The second force at play, explains Gupta, is people. Building an edge will depend on how firms manage their people agenda, he adds, particularly the imperative to train and develop people in a skill-scarce environment. It is estimated that India will have around 370,000 HNIs by 2020, which conservatively means that at least 7,500 wealth managers will be needed to service them and there are fewer than 1,500 right now. Given anecdotal evidence that suggests wealth firms’ outlays for training and professional development are less than a third of the country average for all firms, the challenge ahead is quite clear.
The third force, which is a big opportunity, is the expansion of product platforms driven by structural changes in the economy. This, predicts Gupta, would provide firms with an expanded toolkit for their clients through the growth of instruments like AIFs, REITs, and the broadening and deepening of capital markets including derivatives. Wealth managers need to equip themselves with the specialist capabilities and the delivery platforms to provide a wider range of solutions to clients on the back of this, he adds.
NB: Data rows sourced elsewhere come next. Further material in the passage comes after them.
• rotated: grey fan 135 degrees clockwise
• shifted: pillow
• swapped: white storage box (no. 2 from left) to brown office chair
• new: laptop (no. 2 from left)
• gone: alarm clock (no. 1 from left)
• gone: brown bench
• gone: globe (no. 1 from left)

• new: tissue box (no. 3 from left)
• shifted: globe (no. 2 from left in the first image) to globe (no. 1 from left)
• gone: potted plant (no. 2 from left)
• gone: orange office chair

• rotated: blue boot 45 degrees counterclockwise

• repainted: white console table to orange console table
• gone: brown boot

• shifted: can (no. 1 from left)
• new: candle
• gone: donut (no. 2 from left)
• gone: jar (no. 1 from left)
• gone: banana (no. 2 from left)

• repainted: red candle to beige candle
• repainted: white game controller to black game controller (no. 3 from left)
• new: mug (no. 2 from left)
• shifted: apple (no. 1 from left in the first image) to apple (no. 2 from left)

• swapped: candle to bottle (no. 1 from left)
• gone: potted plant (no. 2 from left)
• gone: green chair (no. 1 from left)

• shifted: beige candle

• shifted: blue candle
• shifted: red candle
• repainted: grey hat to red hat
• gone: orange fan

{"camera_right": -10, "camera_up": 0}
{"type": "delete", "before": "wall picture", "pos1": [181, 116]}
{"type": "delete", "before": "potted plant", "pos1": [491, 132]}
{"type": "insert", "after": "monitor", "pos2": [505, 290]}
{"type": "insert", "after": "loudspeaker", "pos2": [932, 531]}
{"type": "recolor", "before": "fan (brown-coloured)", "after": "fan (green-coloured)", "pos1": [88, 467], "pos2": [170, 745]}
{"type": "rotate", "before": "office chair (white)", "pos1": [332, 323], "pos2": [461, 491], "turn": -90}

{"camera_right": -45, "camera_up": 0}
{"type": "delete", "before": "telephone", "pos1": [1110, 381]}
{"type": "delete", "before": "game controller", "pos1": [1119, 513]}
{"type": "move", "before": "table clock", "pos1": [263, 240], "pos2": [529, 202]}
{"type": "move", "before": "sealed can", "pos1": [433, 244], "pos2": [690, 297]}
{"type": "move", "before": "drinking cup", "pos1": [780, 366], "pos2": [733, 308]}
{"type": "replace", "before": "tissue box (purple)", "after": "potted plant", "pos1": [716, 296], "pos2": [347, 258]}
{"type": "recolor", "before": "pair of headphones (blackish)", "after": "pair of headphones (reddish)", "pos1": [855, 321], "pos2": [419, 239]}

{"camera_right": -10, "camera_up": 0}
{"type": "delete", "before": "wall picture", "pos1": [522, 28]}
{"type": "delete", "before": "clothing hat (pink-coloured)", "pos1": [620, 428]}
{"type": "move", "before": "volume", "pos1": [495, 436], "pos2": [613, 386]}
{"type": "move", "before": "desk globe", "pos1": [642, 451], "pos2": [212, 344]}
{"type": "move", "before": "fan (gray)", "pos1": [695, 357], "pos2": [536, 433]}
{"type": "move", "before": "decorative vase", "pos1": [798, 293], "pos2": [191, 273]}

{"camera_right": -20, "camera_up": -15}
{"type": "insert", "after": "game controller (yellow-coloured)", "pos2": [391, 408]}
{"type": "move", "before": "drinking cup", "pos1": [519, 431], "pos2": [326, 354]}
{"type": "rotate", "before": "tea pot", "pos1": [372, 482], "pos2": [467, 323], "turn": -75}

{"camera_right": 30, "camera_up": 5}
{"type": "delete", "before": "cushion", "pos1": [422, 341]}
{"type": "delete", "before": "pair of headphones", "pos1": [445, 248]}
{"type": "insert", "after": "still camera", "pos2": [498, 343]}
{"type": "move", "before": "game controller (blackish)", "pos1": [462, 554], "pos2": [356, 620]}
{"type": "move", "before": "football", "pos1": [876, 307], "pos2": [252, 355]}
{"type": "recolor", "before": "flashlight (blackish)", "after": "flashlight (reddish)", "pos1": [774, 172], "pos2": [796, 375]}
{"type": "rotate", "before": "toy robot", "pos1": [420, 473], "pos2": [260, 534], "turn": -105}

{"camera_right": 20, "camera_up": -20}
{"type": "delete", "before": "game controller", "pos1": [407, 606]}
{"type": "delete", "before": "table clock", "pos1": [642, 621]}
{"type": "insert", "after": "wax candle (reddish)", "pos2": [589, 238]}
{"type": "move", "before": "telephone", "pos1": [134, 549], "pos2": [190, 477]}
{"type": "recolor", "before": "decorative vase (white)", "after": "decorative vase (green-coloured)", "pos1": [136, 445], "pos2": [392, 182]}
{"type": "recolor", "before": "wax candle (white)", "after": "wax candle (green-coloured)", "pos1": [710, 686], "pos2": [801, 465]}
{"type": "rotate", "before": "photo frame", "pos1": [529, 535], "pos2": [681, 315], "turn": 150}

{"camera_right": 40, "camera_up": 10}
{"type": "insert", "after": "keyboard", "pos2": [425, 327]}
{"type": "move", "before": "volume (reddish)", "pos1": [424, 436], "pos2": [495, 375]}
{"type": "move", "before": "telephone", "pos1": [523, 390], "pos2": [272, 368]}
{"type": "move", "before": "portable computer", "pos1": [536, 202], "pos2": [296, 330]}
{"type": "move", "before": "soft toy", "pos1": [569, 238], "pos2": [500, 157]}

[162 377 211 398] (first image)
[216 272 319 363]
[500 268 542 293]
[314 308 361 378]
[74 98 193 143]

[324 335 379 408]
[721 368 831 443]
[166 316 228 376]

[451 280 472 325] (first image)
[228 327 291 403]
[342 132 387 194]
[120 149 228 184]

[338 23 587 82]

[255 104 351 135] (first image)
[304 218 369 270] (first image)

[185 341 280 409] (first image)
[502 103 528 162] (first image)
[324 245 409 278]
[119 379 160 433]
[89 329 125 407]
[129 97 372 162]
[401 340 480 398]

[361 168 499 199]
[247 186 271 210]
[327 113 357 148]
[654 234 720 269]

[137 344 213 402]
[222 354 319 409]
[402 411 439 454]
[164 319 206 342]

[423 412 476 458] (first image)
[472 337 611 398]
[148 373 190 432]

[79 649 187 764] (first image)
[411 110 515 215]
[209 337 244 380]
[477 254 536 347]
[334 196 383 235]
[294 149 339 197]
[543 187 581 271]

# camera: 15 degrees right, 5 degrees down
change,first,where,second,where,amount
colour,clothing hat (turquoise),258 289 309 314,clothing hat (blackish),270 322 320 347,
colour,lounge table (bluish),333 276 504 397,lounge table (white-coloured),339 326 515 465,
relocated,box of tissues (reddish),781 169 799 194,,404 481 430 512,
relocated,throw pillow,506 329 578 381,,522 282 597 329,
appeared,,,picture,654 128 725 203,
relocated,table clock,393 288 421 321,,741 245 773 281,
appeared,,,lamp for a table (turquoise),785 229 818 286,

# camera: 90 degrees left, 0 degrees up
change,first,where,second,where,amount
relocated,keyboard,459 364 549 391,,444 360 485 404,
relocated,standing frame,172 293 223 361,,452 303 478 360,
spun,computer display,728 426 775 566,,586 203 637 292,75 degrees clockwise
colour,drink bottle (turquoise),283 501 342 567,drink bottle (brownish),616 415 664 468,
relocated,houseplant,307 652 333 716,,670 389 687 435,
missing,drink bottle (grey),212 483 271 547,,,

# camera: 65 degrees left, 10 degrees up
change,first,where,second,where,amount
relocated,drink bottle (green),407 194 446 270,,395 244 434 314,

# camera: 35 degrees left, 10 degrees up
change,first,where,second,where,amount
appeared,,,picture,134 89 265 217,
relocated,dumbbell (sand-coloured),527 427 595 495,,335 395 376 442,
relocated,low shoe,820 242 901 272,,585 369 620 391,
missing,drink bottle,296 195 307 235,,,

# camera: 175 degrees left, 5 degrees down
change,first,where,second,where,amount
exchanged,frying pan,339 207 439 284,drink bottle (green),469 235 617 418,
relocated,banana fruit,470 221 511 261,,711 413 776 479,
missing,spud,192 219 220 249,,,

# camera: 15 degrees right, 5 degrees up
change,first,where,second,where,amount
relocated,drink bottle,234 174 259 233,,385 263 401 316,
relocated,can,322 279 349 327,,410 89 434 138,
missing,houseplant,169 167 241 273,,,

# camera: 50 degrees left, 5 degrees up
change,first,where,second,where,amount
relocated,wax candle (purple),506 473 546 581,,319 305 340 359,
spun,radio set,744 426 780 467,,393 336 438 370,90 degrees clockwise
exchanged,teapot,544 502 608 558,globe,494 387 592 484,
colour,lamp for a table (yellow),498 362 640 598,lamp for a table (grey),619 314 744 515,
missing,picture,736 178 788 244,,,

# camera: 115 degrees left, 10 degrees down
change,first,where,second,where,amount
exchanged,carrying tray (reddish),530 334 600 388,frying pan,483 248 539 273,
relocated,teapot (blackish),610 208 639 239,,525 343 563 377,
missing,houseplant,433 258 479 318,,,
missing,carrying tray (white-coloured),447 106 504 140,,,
New technologies represent the fourth force, believes Gupta, and should be thought of as an opportunity as well as a threat. New tools and approaches involving data and analytics, and artificial intelligence, all have the potential to fundamentally alter the way wealth is managed – so incumbents need to invest in building awareness, experimenting and adopting new technologies and practices.
The fifth defining force for the industry is greater transparency and accountability, adds Gupta. Looking at recent actions on the part of global and domestic regulators, the direction of travel is clear – greater investor protection and higher standards of intermediary conduct. This is also what clients want where, often enough, they are willing to pay a premium for trust, he explains. Firms would do well to view practices that demonstrate transparency and accountability as routes to success rather than a set of compliance costs.